● **Task to carry out**
Every picture is to be removed, and all the data is to be copied exactly.

(Bounding box prediction data)
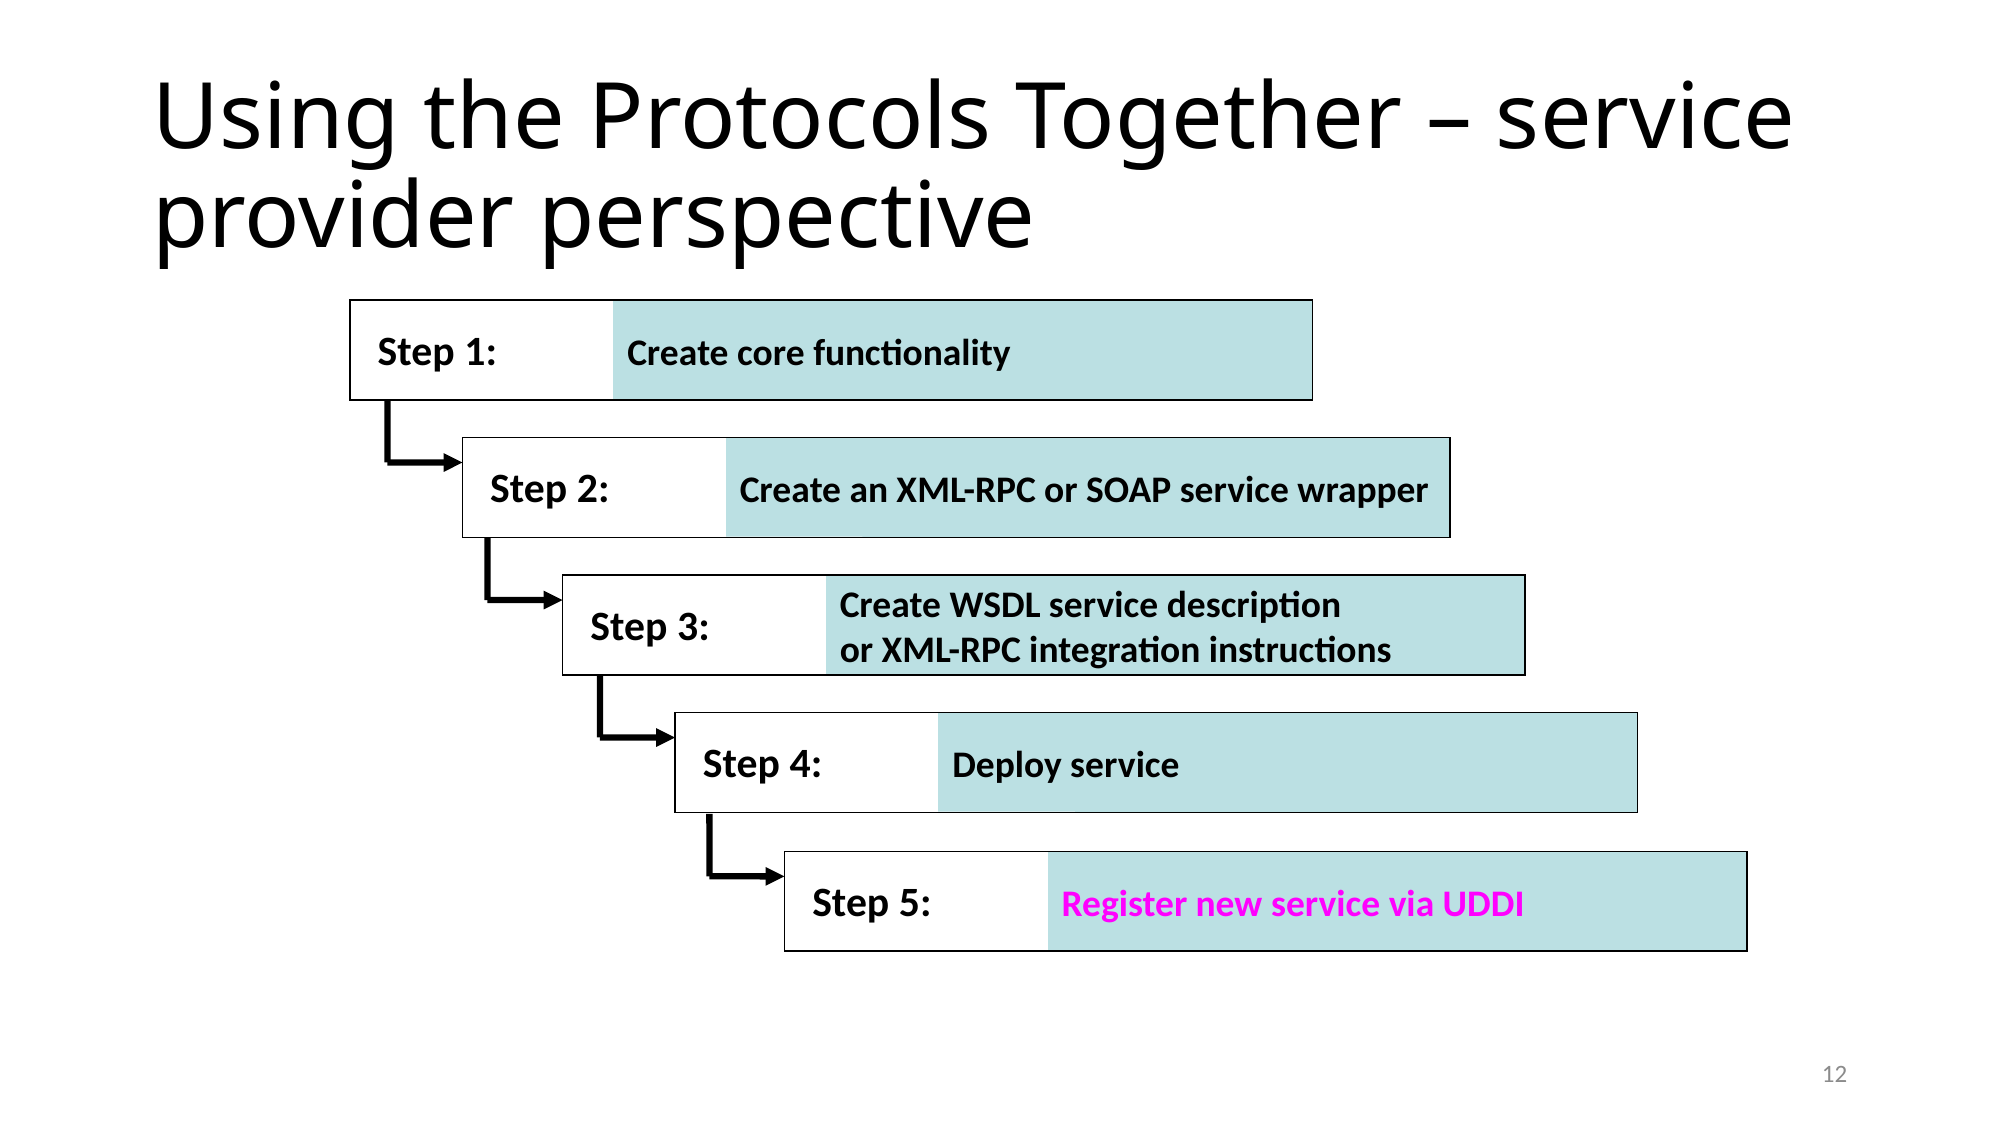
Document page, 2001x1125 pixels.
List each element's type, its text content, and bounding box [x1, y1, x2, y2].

text_box [710, 870, 785, 883]
text_box [388, 456, 463, 469]
text_box [462, 437, 1450, 538]
slide_number 12 [1412, 1042, 1863, 1103]
text_box [349, 299, 1313, 400]
text_box [601, 731, 676, 744]
title Using the Protocols Together – service provider perspective [137, 59, 1863, 278]
text_box [784, 851, 1747, 952]
text_box [674, 712, 1638, 813]
text_box [562, 575, 1525, 675]
text_box [488, 593, 563, 607]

● **The answer**
Document page, 2001x1125 pixels.
List each element's type, its text content, and bounding box [x1, y1, x2, y2].

text_box [710, 870, 785, 883]
text_box [388, 456, 463, 469]
text_box [462, 437, 1450, 538]
slide_number 12 [1412, 1042, 1863, 1103]
text_box [349, 299, 1313, 400]
text_box [601, 731, 676, 744]
title Using the Protocols Together – service provider perspective [137, 59, 1863, 278]
text_box [784, 851, 1747, 952]
text_box [674, 712, 1638, 813]
text_box [562, 575, 1525, 675]
text_box [488, 593, 563, 607]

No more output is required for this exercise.